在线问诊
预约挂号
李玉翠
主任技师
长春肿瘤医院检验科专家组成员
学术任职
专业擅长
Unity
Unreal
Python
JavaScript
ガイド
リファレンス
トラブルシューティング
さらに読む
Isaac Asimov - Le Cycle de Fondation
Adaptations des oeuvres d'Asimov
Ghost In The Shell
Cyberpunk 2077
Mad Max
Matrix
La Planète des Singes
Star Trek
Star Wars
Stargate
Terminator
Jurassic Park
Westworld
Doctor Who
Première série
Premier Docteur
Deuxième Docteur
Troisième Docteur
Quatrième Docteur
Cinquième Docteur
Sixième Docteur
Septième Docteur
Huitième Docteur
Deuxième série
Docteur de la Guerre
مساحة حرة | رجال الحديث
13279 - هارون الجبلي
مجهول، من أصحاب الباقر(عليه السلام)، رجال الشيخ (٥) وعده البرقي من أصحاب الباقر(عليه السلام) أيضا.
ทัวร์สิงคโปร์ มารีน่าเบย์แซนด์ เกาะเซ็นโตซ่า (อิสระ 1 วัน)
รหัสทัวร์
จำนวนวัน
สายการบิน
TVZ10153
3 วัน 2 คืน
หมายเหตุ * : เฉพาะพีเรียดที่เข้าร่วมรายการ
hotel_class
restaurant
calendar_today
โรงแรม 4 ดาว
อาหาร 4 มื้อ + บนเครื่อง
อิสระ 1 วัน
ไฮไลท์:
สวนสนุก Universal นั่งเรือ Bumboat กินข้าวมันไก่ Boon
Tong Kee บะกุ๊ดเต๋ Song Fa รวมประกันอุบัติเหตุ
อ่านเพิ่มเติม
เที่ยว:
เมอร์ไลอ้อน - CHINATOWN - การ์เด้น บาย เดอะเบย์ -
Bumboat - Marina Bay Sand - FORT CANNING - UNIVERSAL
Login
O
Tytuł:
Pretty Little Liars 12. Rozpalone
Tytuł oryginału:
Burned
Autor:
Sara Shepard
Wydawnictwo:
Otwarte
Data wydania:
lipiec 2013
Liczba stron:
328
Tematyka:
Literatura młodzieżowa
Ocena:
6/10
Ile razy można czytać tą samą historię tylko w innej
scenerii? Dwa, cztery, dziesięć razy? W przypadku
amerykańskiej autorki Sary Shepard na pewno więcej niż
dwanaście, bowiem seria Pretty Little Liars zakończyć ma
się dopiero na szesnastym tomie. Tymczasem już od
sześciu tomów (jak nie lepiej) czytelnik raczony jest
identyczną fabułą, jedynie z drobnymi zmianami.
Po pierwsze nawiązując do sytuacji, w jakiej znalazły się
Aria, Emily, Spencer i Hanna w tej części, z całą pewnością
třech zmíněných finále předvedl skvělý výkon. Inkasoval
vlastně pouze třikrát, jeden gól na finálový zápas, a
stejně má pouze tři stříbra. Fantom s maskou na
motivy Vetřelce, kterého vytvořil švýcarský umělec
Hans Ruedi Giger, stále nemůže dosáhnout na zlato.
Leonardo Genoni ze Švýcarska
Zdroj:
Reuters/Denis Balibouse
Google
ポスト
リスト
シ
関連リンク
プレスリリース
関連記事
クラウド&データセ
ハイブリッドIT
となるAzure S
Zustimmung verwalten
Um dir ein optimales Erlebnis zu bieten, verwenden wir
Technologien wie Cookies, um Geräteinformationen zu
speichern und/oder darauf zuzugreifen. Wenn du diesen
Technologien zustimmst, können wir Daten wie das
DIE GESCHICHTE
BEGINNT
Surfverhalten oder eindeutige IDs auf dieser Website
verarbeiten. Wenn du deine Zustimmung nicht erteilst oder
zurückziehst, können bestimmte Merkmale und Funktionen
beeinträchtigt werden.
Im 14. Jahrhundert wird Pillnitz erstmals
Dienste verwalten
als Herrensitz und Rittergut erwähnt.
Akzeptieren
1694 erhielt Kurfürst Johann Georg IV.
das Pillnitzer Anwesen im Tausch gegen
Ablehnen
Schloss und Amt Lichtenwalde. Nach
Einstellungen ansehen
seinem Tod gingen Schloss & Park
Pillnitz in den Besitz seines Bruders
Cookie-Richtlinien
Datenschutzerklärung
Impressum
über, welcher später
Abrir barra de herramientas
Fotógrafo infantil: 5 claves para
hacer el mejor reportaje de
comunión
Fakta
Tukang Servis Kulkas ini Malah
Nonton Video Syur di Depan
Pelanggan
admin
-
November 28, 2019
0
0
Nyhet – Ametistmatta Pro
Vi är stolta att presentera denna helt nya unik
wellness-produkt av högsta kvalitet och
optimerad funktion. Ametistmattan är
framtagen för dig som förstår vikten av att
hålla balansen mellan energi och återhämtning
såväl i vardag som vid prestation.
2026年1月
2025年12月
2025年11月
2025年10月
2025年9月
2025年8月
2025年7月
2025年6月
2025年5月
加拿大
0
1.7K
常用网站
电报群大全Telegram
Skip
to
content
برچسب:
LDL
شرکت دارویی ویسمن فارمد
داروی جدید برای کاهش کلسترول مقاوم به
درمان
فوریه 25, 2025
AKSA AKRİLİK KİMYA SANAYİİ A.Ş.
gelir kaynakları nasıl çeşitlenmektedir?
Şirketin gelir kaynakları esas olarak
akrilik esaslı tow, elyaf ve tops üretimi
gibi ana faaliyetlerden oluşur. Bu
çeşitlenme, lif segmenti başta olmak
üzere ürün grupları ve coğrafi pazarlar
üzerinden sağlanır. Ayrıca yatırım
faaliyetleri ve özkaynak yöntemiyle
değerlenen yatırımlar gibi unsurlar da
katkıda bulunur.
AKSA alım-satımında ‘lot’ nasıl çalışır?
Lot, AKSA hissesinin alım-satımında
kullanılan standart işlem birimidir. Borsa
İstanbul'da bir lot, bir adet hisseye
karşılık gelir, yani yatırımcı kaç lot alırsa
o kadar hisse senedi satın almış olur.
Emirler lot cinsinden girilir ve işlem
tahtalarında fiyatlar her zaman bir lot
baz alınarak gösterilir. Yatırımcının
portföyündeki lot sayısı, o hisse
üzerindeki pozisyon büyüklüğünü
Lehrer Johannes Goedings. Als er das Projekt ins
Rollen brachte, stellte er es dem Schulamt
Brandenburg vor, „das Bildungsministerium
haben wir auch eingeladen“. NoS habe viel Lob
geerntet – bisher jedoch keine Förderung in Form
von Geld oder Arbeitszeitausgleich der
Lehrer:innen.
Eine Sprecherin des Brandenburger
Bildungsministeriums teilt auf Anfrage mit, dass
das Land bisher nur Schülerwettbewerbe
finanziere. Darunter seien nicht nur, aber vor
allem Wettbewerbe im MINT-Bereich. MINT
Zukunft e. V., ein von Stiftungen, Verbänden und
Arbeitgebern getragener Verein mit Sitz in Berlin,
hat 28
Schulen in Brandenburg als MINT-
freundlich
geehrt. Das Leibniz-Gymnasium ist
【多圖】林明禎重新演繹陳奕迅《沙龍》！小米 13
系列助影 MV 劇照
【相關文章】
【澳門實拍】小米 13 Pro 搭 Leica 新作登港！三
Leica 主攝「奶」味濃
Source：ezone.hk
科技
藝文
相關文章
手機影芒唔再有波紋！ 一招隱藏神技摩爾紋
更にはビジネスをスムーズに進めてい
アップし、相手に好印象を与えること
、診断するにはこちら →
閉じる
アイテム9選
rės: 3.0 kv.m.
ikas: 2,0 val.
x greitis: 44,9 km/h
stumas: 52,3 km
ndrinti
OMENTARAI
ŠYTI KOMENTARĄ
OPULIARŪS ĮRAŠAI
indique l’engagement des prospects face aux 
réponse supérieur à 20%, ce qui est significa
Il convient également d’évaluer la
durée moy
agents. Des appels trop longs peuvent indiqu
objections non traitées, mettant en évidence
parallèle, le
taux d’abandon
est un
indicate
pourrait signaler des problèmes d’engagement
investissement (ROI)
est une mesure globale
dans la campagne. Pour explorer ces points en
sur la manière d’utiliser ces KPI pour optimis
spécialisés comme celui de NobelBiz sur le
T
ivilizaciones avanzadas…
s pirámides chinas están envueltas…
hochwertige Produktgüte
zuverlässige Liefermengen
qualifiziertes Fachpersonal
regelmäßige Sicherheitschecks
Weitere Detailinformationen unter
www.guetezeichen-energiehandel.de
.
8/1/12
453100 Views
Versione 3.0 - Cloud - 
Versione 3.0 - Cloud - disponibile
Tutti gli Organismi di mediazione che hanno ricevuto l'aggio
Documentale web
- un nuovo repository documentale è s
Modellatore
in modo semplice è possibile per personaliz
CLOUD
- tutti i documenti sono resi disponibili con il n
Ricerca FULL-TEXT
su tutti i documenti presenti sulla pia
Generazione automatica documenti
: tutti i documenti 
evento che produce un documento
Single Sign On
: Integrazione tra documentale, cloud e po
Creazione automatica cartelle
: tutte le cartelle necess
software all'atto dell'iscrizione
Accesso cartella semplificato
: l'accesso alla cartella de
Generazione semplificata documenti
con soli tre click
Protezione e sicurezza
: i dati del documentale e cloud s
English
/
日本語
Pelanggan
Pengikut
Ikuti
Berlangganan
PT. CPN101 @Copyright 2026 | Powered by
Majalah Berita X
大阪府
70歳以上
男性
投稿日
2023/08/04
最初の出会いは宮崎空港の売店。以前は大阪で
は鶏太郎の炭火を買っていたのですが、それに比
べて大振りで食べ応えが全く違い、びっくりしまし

Exercise details: Repeat exactly the lines above from the one with "电报群大全Telegram" up to and including the one with "agents. Des appels trop longs peuvent indiqu". No other line belongs in the reply.

Answer to the problem:
电报群大全Telegram
Skip
to
content
برچسب:
LDL
شرکت دارویی ویسمن فارمد
داروی جدید برای کاهش کلسترول مقاوم به
درمان
فوریه 25, 2025
AKSA AKRİLİK KİMYA SANAYİİ A.Ş.
gelir kaynakları nasıl çeşitlenmektedir?
Şirketin gelir kaynakları esas olarak
akrilik esaslı tow, elyaf ve tops üretimi
gibi ana faaliyetlerden oluşur. Bu
çeşitlenme, lif segmenti başta olmak
üzere ürün grupları ve coğrafi pazarlar
üzerinden sağlanır. Ayrıca yatırım
faaliyetleri ve özkaynak yöntemiyle
değerlenen yatırımlar gibi unsurlar da
katkıda bulunur.
AKSA alım-satımında ‘lot’ nasıl çalışır?
Lot, AKSA hissesinin alım-satımında
kullanılan standart işlem birimidir. Borsa
İstanbul'da bir lot, bir adet hisseye
karşılık gelir, yani yatırımcı kaç lot alırsa
o kadar hisse senedi satın almış olur.
Emirler lot cinsinden girilir ve işlem
tahtalarında fiyatlar her zaman bir lot
baz alınarak gösterilir. Yatırımcının
portföyündeki lot sayısı, o hisse
üzerindeki pozisyon büyüklüğünü
Lehrer Johannes Goedings. Als er das Projekt ins
Rollen brachte, stellte er es dem Schulamt
Brandenburg vor, „das Bildungsministerium
haben wir auch eingeladen“. NoS habe viel Lob
geerntet – bisher jedoch keine Förderung in Form
von Geld oder Arbeitszeitausgleich der
Lehrer:innen.
Eine Sprecherin des Brandenburger
Bildungsministeriums teilt auf Anfrage mit, dass
das Land bisher nur Schülerwettbewerbe
finanziere. Darunter seien nicht nur, aber vor
allem Wettbewerbe im MINT-Bereich. MINT
Zukunft e. V., ein von Stiftungen, Verbänden und
Arbeitgebern getragener Verein mit Sitz in Berlin,
hat 28
Schulen in Brandenburg als MINT-
freundlich
geehrt. Das Leibniz-Gymnasium ist
【多圖】林明禎重新演繹陳奕迅《沙龍》！小米 13
系列助影 MV 劇照
【相關文章】
【澳門實拍】小米 13 Pro 搭 Leica 新作登港！三
Leica 主攝「奶」味濃
Source：ezone.hk
科技
藝文
相關文章
手機影芒唔再有波紋！ 一招隱藏神技摩爾紋
更にはビジネスをスムーズに進めてい
アップし、相手に好印象を与えること
、診断するにはこちら →
閉じる
アイテム9選
rės: 3.0 kv.m.
ikas: 2,0 val.
x greitis: 44,9 km/h
stumas: 52,3 km
ndrinti
OMENTARAI
ŠYTI KOMENTARĄ
OPULIARŪS ĮRAŠAI
indique l’engagement des prospects face aux 
réponse supérieur à 20%, ce qui est significa
Il convient également d’évaluer la
durée moy
agents. Des appels trop longs peuvent indiqu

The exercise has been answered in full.